Using the listing below, copy exactly the lines from the one containing "left shoulder: (551, 619)" to the one containing "left shoulder: (699, 524)", both lines included, and no others.

SUPPLIED RECORDS —
────────

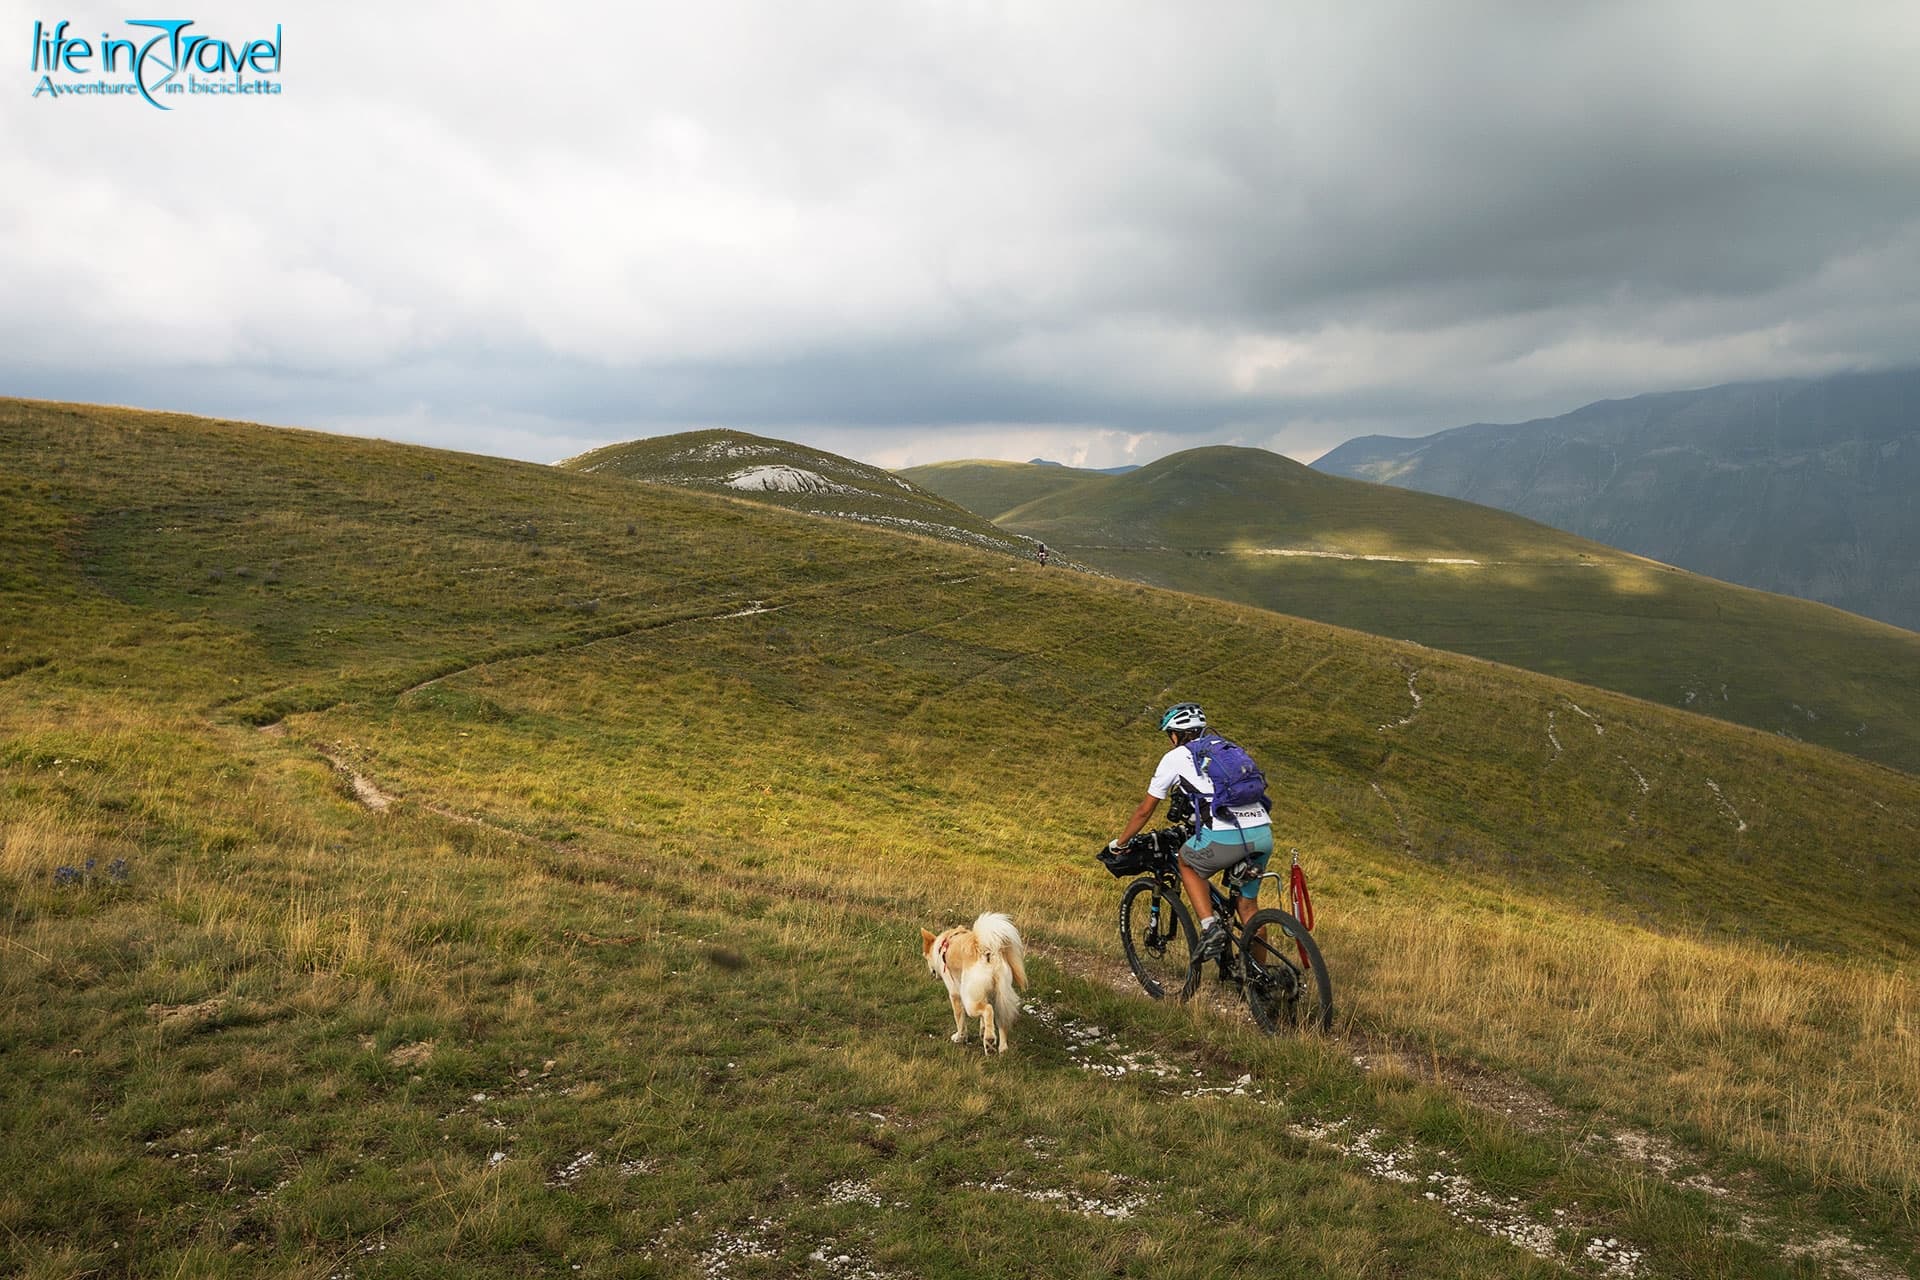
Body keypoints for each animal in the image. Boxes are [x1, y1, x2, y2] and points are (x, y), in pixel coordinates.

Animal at [921, 909, 1029, 1051]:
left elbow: (960, 1020)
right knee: (1001, 1020)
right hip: (1001, 995)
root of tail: (987, 950)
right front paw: (982, 1030)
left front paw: (960, 1038)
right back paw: (1002, 1048)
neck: (942, 946)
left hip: (969, 1001)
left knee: (988, 1009)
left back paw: (989, 1041)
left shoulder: (955, 994)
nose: (931, 973)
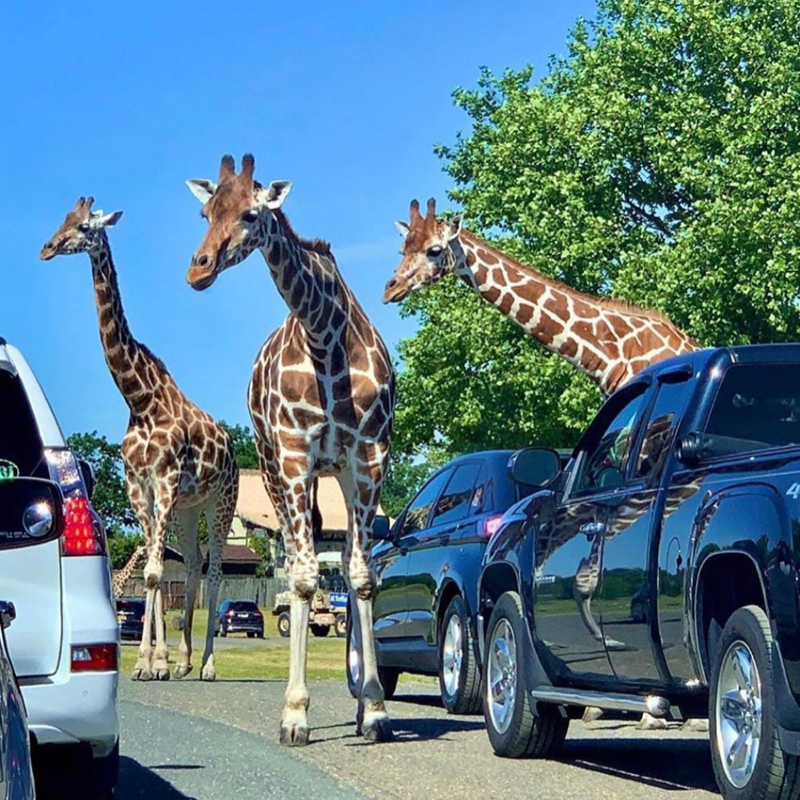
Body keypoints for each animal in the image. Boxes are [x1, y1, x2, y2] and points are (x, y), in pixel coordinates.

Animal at [40, 198, 239, 680]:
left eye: (84, 226)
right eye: (63, 219)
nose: (47, 248)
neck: (139, 398)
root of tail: (232, 448)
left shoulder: (164, 480)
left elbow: (150, 572)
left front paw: (153, 664)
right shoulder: (139, 486)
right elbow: (155, 569)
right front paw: (153, 663)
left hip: (221, 501)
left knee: (215, 571)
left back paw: (207, 665)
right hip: (189, 509)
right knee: (192, 565)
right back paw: (185, 661)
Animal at [182, 155, 394, 744]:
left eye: (251, 214)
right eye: (206, 213)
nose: (198, 270)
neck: (325, 336)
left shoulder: (368, 459)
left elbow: (361, 575)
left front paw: (374, 709)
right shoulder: (296, 458)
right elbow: (300, 576)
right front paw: (295, 714)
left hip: (331, 474)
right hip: (272, 466)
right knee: (299, 559)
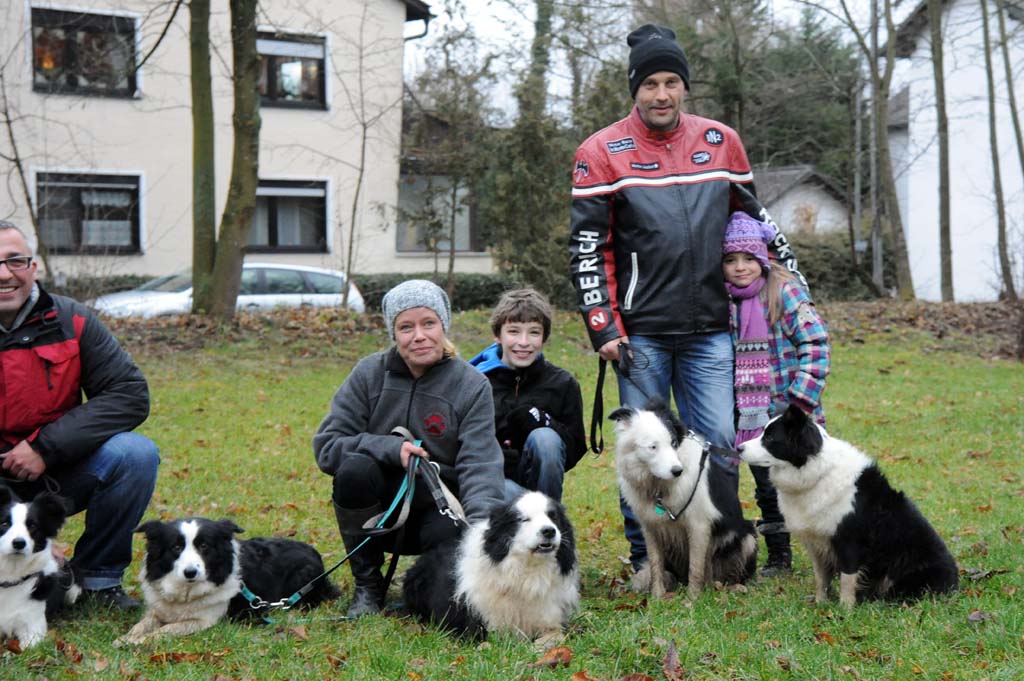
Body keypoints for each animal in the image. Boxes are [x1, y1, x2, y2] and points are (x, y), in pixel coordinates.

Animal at [116, 518, 337, 647]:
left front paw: (141, 640)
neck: (187, 591)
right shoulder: (159, 610)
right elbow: (143, 623)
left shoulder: (205, 621)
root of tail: (315, 553)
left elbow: (168, 629)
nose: (190, 572)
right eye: (176, 547)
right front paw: (127, 637)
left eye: (204, 546)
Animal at [401, 491, 581, 639]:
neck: (525, 573)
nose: (549, 531)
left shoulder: (551, 619)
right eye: (523, 519)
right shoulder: (481, 625)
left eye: (553, 517)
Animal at [606, 401, 761, 598]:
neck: (658, 486)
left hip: (747, 537)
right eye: (652, 447)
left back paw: (732, 587)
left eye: (673, 443)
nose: (677, 471)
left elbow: (695, 566)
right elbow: (656, 564)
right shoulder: (650, 526)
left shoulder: (699, 524)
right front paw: (657, 596)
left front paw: (693, 598)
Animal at [741, 403, 954, 606]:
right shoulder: (816, 541)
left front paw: (845, 609)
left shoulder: (850, 540)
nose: (739, 447)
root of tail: (955, 582)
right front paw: (821, 602)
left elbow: (847, 578)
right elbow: (821, 577)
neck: (817, 470)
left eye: (769, 439)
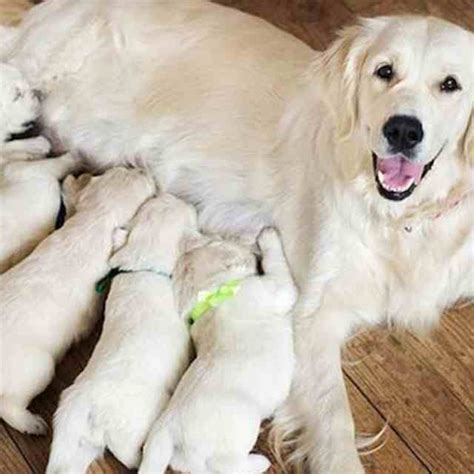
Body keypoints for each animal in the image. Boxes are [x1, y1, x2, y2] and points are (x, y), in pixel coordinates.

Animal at [45, 193, 196, 474]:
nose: (178, 197)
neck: (145, 262)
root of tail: (81, 404)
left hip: (82, 444)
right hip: (131, 427)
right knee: (127, 454)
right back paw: (141, 458)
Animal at [141, 228, 296, 472]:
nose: (253, 254)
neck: (211, 295)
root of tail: (167, 429)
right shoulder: (273, 289)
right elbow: (278, 267)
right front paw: (268, 236)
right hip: (242, 423)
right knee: (226, 464)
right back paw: (260, 462)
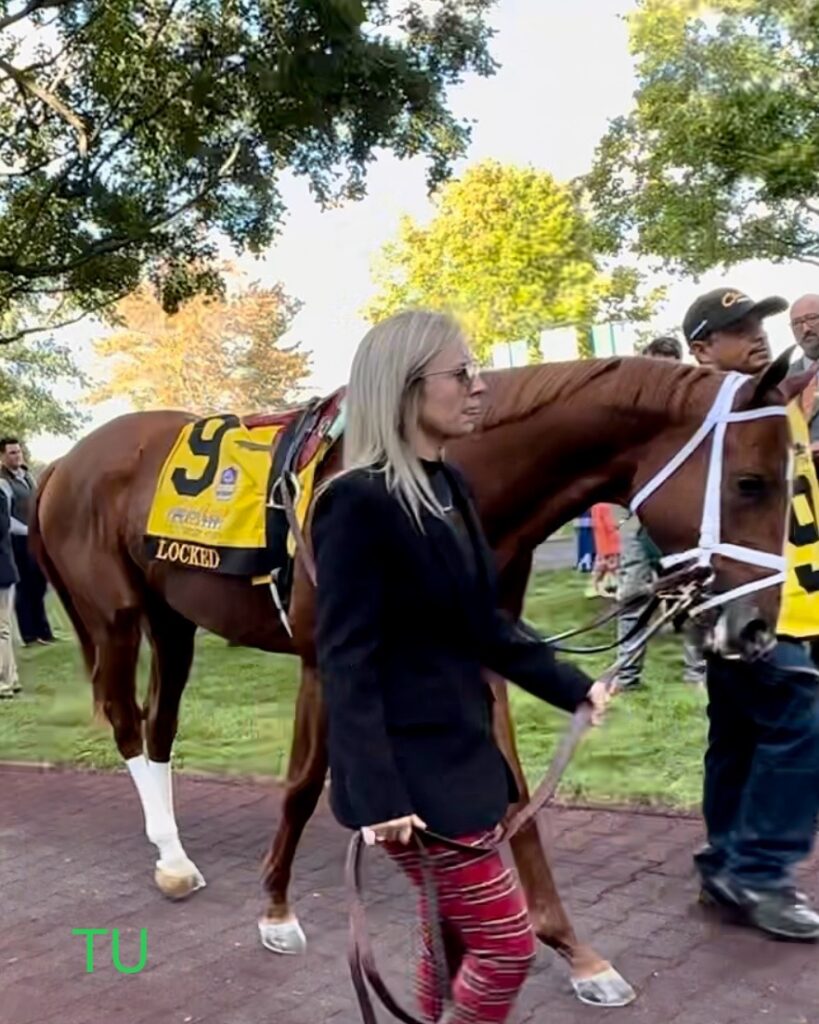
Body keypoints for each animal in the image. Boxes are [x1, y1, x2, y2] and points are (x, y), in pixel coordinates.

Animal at [30, 356, 798, 1003]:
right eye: (749, 483)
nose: (758, 630)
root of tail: (62, 462)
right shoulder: (327, 659)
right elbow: (304, 783)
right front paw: (276, 908)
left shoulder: (480, 648)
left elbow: (515, 794)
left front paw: (575, 952)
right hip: (114, 618)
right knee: (126, 720)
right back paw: (171, 858)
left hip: (173, 619)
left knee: (160, 723)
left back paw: (172, 845)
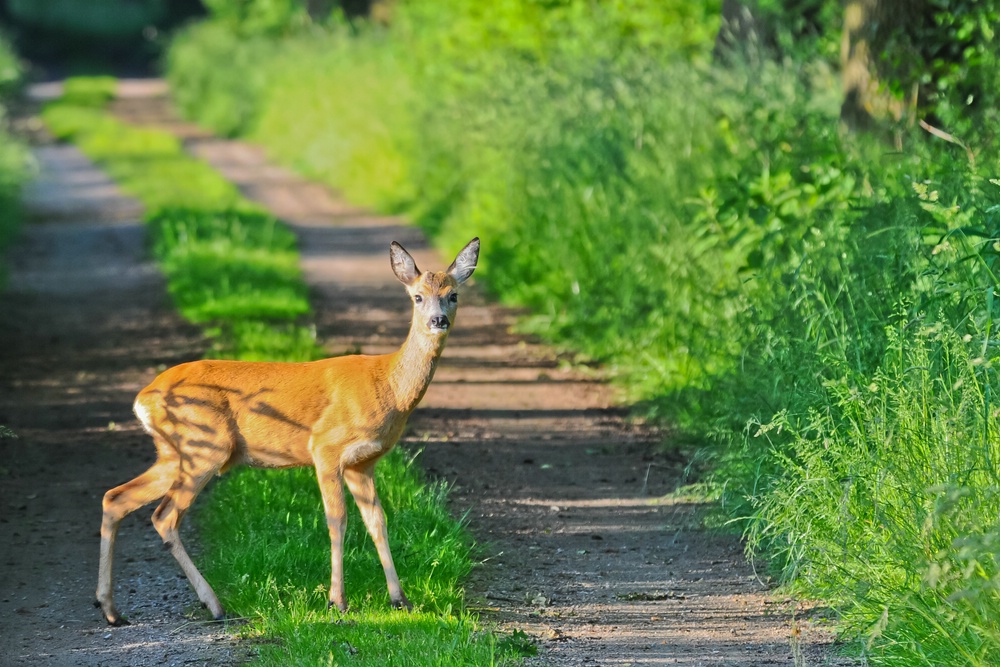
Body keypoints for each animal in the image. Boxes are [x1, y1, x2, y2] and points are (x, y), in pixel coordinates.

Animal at [95, 238, 480, 626]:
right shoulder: (325, 447)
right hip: (204, 445)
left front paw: (400, 600)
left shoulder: (363, 463)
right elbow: (337, 520)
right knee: (164, 516)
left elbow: (378, 522)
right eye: (417, 296)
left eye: (453, 295)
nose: (438, 320)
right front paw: (337, 601)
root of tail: (144, 397)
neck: (387, 384)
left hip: (175, 453)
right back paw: (214, 604)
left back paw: (111, 610)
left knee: (116, 497)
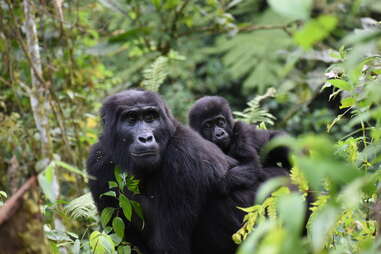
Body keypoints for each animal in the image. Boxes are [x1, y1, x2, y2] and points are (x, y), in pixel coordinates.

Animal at [87, 90, 258, 254]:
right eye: (131, 119)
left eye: (150, 118)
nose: (146, 138)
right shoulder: (97, 162)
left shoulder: (183, 158)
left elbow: (169, 245)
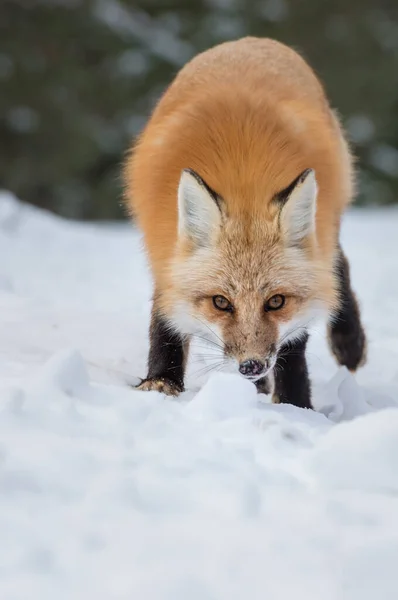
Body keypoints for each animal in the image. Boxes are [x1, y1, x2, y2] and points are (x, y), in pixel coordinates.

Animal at [124, 34, 366, 408]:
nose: (252, 365)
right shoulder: (166, 251)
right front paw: (161, 382)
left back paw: (348, 341)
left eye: (276, 301)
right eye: (221, 303)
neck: (243, 183)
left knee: (337, 266)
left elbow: (293, 344)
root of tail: (249, 40)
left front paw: (296, 404)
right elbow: (165, 320)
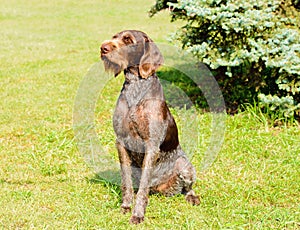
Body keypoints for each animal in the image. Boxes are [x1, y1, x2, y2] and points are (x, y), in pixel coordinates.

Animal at [100, 29, 199, 224]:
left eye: (128, 39)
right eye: (114, 37)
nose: (103, 48)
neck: (136, 85)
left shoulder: (151, 145)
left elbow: (143, 188)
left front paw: (138, 214)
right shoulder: (121, 142)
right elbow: (126, 183)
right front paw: (126, 207)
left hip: (184, 164)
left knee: (187, 188)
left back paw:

────────

WRITTEN RESPONSE —
left shoulder: (551, 619)
right eye: (523, 519)
right shoulder: (481, 625)
left eye: (553, 517)
Animal at [606, 401, 761, 598]:
neck: (658, 486)
left hip: (747, 537)
right eye: (652, 447)
left back paw: (732, 587)
left eye: (673, 443)
nose: (677, 471)
left elbow: (695, 566)
right elbow: (656, 564)
right shoulder: (650, 526)
left shoulder: (699, 524)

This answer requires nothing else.